Ninth Circuit Emphasizes Need for an Insurer to Have a Meaningful Dialogue With the Claimant When Denying Benefits

A recent Ninth Circuit Court of Appeals decision reaffirmed the need for plan administrators to state the reasoning behind their denial of coverage.  In Lukas v. United Behavioral Health,  __ F.3d __, 2013 U.S. App. LEXIS 1230 (9th Cir. Jan. 17, 2013) the Ninth Circuit was faced with evaluating whether the district court properly weighed the factors necessary to determine if there was an abuse of discretion by the plan administrator in denying the benefits to the claimant.  On de novo review, the Ninth Circuit found that the lower court failed to properly weigh these factors and reversed the decision, remanding the case back to the district court for a benefit award and further necessary proceedings related to that award.
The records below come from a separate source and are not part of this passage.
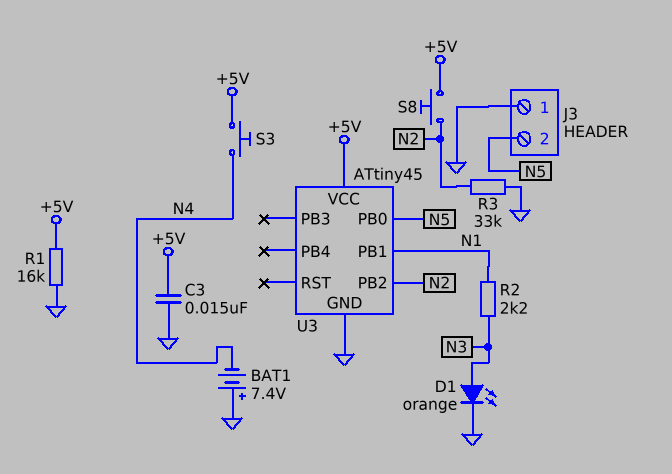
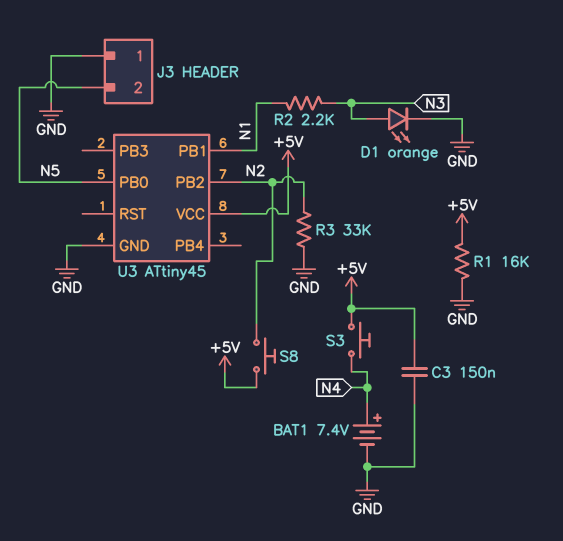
BAT1: 7.4V (plus GND, minus N4) -> 7.4V (plus N4, minus GND)
C3: 15nF (+5V, GND) -> 150nF (+5V, GND)

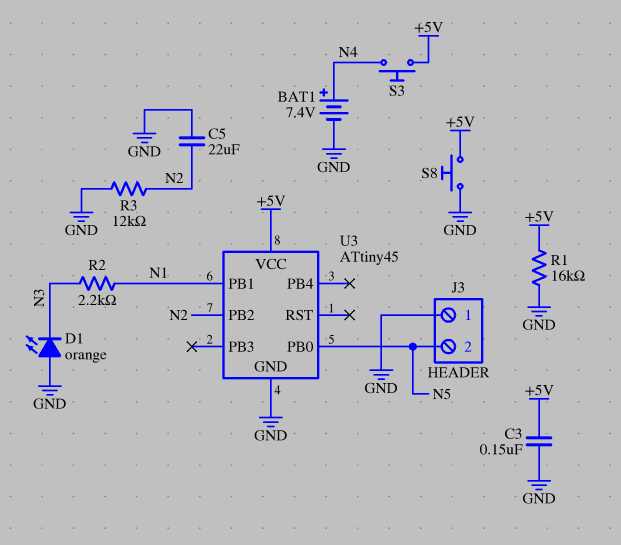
C5: none -> 22uF (GND, N2)
D1: LED orange (A N3, K GND) -> LED orange (A GND, K N3)
R3: 33k (GND, N2) -> 12k (GND, N2)
S8: button (+5V, N2) -> button (+5V, GND)

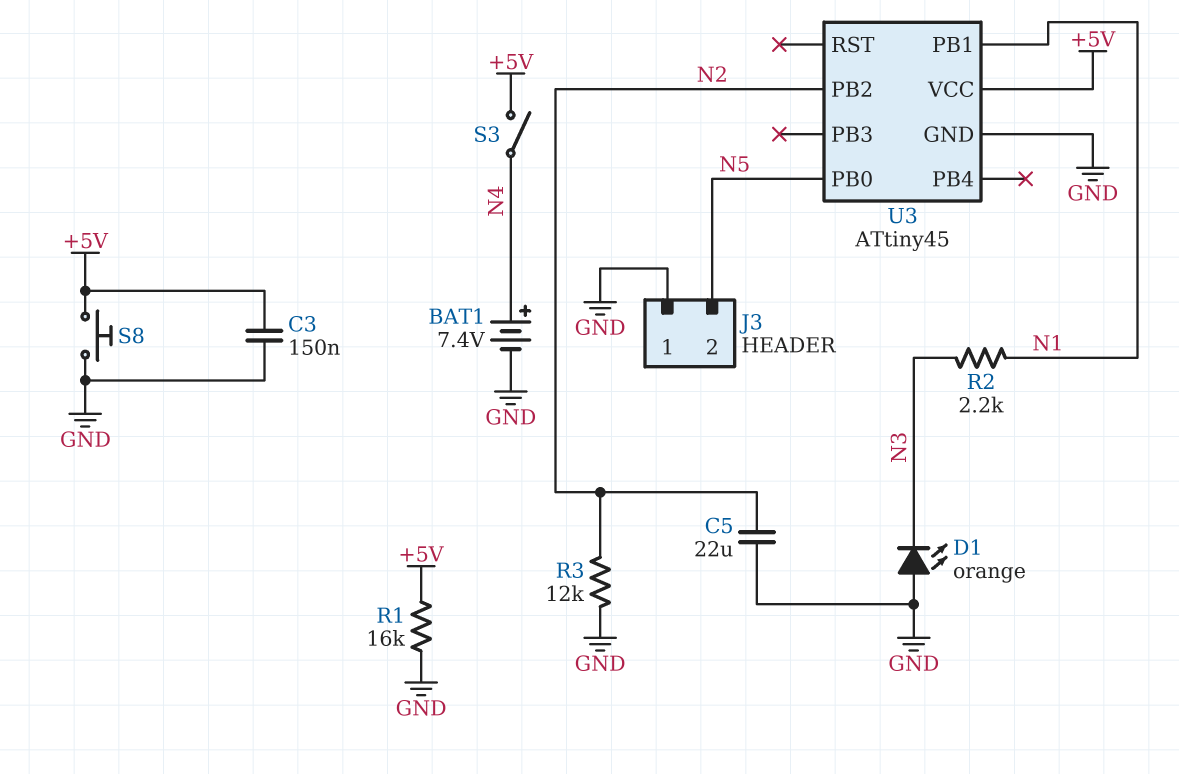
S3: button (+5V, N4) -> switch (+5V, N4)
The claim at issue in Lukas was based upon Lukas’ stay at a residential treatment facility for an eating disorder and co-morbid conditions.  United Behavioral Health denied Lukas’ claim for benefits because it did not think the treatment at the facility was a medical necessity.  Furthermore, United Behavioral Health stated that Lukas had not provided adequate documentation to prove a medical need for the treatment.  However, Lukas had provided United Behavioral Health with a letter from the medical treatment facility expressing why the treatment was necessary.  At no time during the initial denial or the appeals process, did United Behavioral Health explain why the letter from the medical treatment facility was insufficient in proving a medical necessity, nor did they request any further information.  The Ninth Circuit specifically found that the lower court had not properly weighed the factors pertaining to the existence of a conflict of interest and the procedural requirements for review of the claim.  The Court made it clear that the weight given to the conflict interest factor depends on the facts of each case, and the Administrative Record revealed that United Behavioral Health committed numerous procedural errors that caused the conflict of interest to weigh more heavily in the analysis.
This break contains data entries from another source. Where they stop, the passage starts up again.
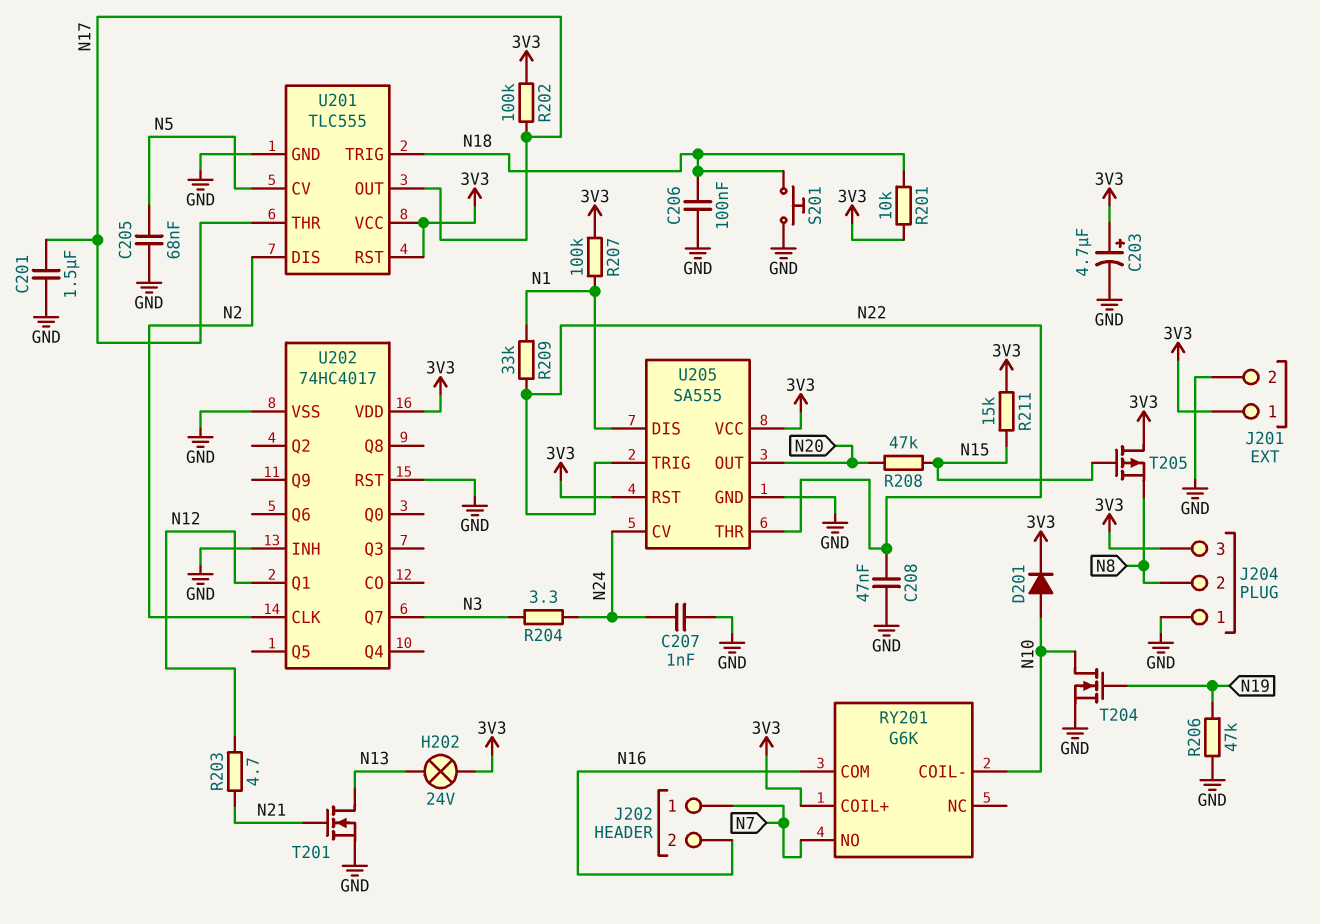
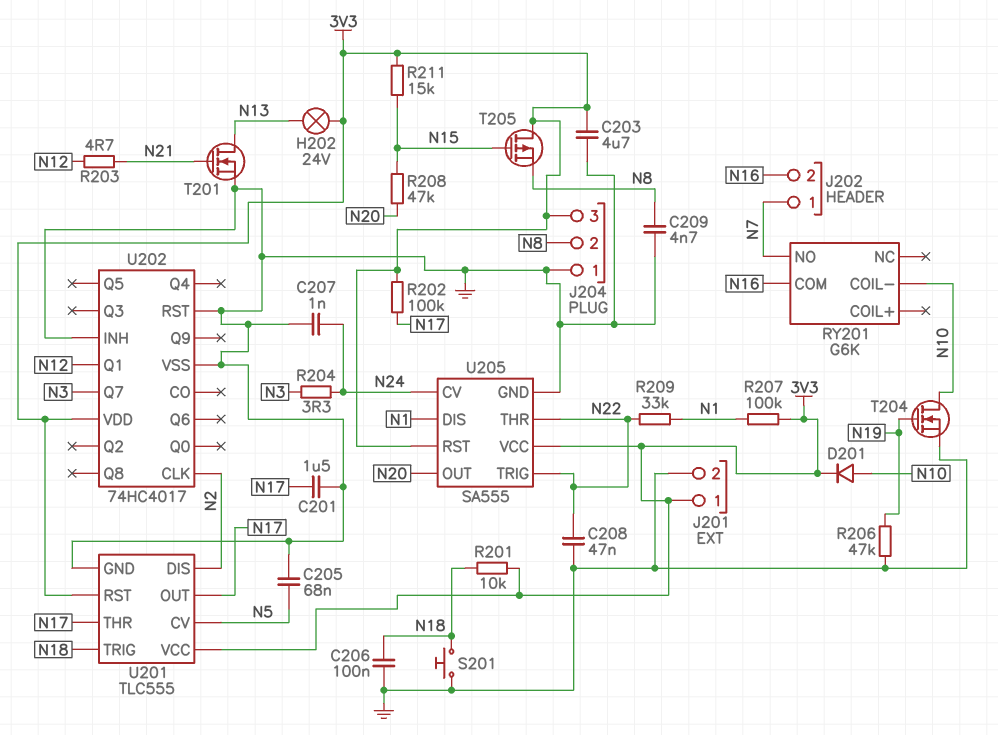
C203: 4.7uF (plus 3V3, minus GND) -> 4.7uF (3V3, GND)
C209: none -> 4.7nF (GND, N8)
RY201 pin COIL+: 3V3 -> none

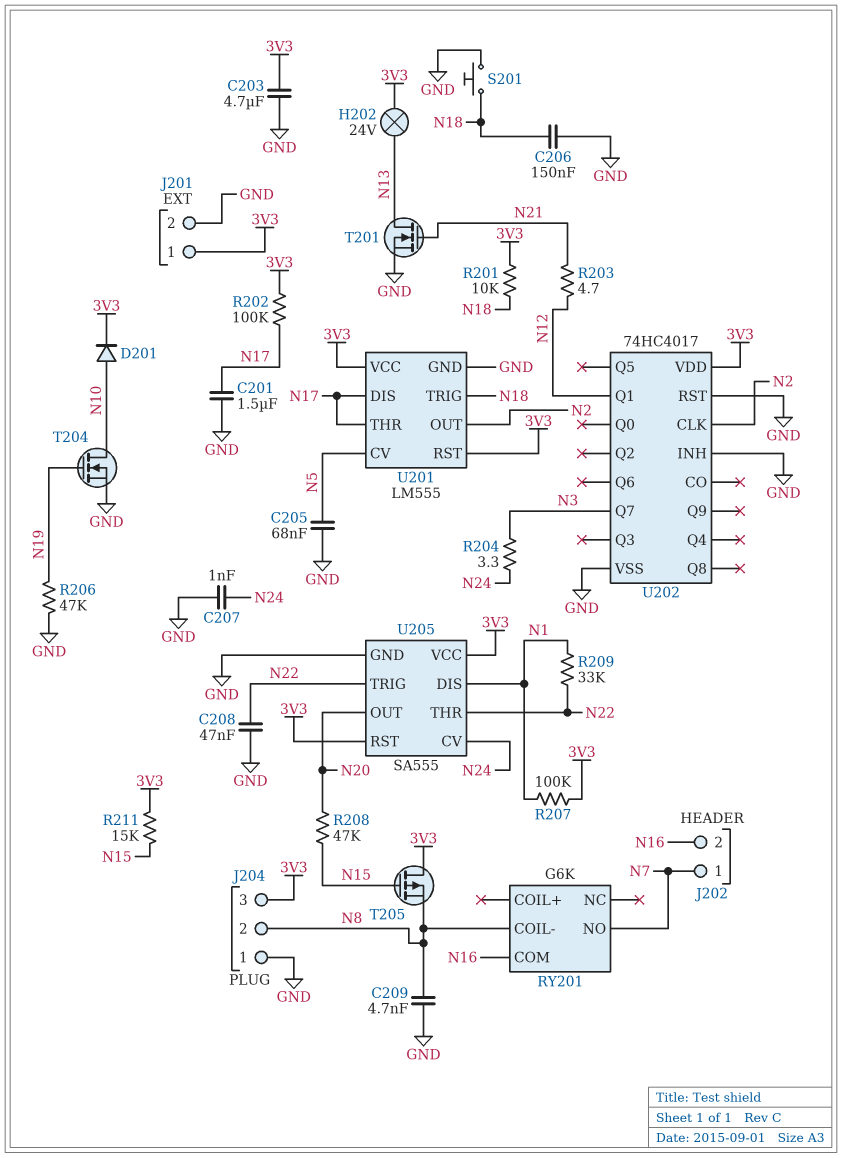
C206: 100nF (GND, N18) -> 150nF (GND, N18)
RY201 pin COIL-: N10 -> N8
U201: TLC555 -> LM555
U201 pin DIS: N2 -> N17
U201 pin OUT: N17 -> N2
The Ninth Circuit found that United Behavioral Health committed three clear ERISA statutory violations during the review process, including a failure to provide a meaningful explanation in the initial determination of denial of benefits, a failure to provide a complete case file on request and a failure to reveal the name of the reviewing doctor upon the second appeal.  Additionally, the Court stated that United Behavioral Health inadequately investigated the claim by not clearly defining their decision and requesting more information.  This was particularly troublesome because of the conflict presented by United Behavioral Health acting as both a payor and evaluator of claims.

The Court stated that United Behavioral Health’s:

Reliance upon a lack of documentation was unreasonable because it was not supported by the record and because [United Behavioral Health’s] numerous procedural violations deprived [Lukas] of the opportunity to provide additional relevant records.
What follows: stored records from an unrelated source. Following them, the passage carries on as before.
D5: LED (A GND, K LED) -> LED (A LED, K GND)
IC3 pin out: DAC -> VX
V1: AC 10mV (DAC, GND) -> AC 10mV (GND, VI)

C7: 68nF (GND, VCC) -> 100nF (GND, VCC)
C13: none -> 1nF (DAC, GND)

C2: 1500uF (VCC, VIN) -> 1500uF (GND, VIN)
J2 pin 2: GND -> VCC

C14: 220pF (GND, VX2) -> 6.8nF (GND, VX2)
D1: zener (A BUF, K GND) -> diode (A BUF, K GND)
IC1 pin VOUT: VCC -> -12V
The Ninth Circuit’s decision suggests that a single statement denying coverage does not meet the standard necessary to constitute meaningful dialogue, and without a further explanation by the plan administrator or a request for further information from the claimant, a plan administrator likely exposes itself to the risk of liability under ERISA.

There are several procedural protections ERISA affords claimants in ensuring that their claims are properly investigated and reviewed.  This opinion is one of many recent Ninth Circuit opinions explaining how a claims administrator’s violation of these procedural protections will positively impact the outcome of a court’s review of a insured’s/participant’s claim.